I have not refilled the bird feeders. The birds think we are just late. Or really, yesterday they thought it must be a brief delay because the food is always there.
Today, they were back. The squirrels and a wide variety of birds, trying to find a few seeds on the deck they could eat. They were like people who have just discovered the last two decent restaurants have been closed. Some of these birds and baby squirrels have possibly never eaten anywhere else.
It’s pathetic, sad and I feel guilty. Even though I know I have no choice. I have to take them down, guilt or no because we need to fix the deck. I have bought special waterproof paint. My son is readying the powerwasher.
The birds weren’t getting much from the feeders anyway because the cohort of squirrels had taken over the feeders, the railing, and the deck and weren’t letting the birds near the feeders except during the hour or two a day when I managed to chase them away for a little while so the birds would descend and try to get some seeds.
Apparently, there is no way for a human to balance this relationship between birds and squirrels. I thought the squirrels would like the flat feeder and the birds would prefer the tall mesh feeder. The ground feeders could clean up the pound or so of seeds we always drop while filling the feeders.

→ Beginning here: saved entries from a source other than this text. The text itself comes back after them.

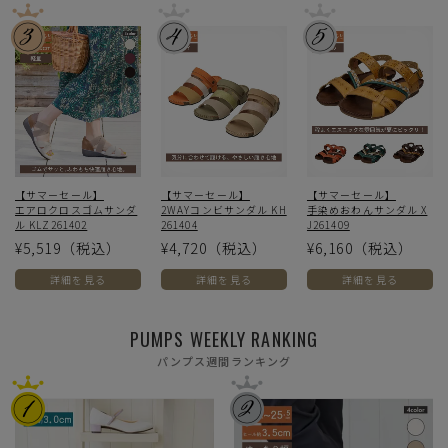
【サマーセール】
【サマーセール】
【サマーセール】
エアロクロスゴムサンダ
2WAYコンビサンダル KH
手染めおわんサンダル X
ル KLZ261402
261404
J261409
¥5,519
（税込）
¥4,720
（税込）
¥6,160
（税込）
詳細を見る
詳細を見る
詳細を見る
PUMPS WEEKLY RANKING
パンプス週間ランキング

Instead, the relentless pressure of squirrels against the birds never stopped. First, there was one squirrel. Then there were two. Eventually, there were squirrels everywhere. Waiting in the trees, hiding under the deck, lurking on the stairs, waiting in rows on the railings.

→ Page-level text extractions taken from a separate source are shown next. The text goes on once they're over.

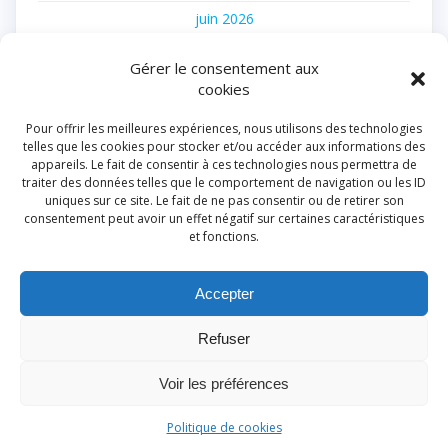
juin 2026
avril 2026
Gérer le consentement aux
décembre 2025
cookies
novembre 2025
Pour offrir les meilleures expériences, nous utilisons des technologies
telles que les cookies pour stocker et/ou accéder aux informations des
juillet 2025
appareils. Le fait de consentir à ces technologies nous permettra de
traiter des données telles que le comportement de navigation ou les ID
juin 2025
uniques sur ce site. Le fait de ne pas consentir ou de retirer son
février 2025
consentement peut avoir un effet négatif sur certaines caractéristiques
et fonctions.
août 2024
juillet 2024
Accepter
juin 2024
Refuser
mars 2024
février 2024
Voir les préférences
janvier 2024
Politique de cookies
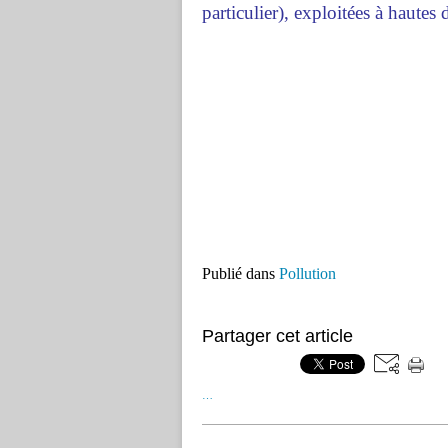
particulier), exploitées à haute
Publié dans
Pollution
Partager cet article
…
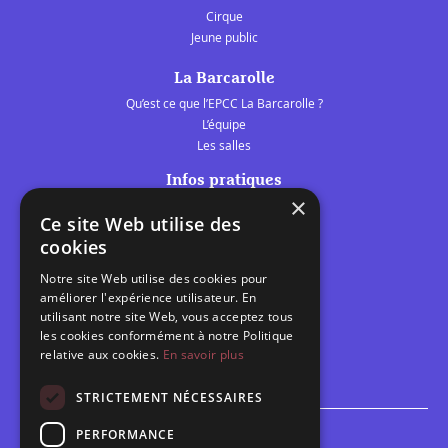
Cirque
Jeune public
La Barcarolle
Qu’est ce que l’EPCC La Barcarolle ?
L’équipe
Les salles
Infos pratiques
×
Tarifs et abonnements
Ce site Web utilise des
Les belles scènes audomaroises
cookies
Contact
Notre site Web utilise des cookies pour
Calendrier
améliorer l'expérience utilisateur. En
Programme des spectacles
utilisant notre site Web, vous acceptez tous
les cookies conformément à notre Politique
Brèves
relative aux cookies.
En savoir plus
Toutes les brèves
STRICTEMENT NÉCESSAIRES
PERFORMANCE
Espace scolaire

With each day, they became less afraid of us and I was beginning to think it was going to become of physical confrontation, something I absolutely did not want.
When they started announcing on the news that the recently-arrived bears were tearing down decks to get to bird feeders and began warning homeowners to take down the feeders now, my choice narrowed from very little to none at all. I can still throw some handsful of seeds onto the back lawn, but really they should remember to be wild.
Today, there were only a few very small (probably baby) squirrels urgently poking around hoping something edible remained. And besides the two little squirrels, there was a big red Cardinal, a few rather tiny Nuthatches (also probably babies — about half the size of full-grown Nuthatches) and a few forlorn Mourning Doves.
The delay is not permanent. In the fall, as the air chills down, we’ll put the feeders up again and hopefully by then our furred and feathered friends will have forgotten us and the feeders and will start anew. We’ll have a few months before the battle to control our feeders gets fully underway.
I guess this proves once and for all that sharing is not the way of the wild.
It seems we don’t actually have much to say about it. This is a bird and squirrel match. We watched while the flocks of Goldfinches got bullied off the feeders by the Cowbirds and woodpeckers. How the bigger woodpeckers chased away the smaller ones. And how the squirrels chased away everything that wasn’t a squirrel.
And I don’t want to hang around until a black bear drops by and chases me away, too.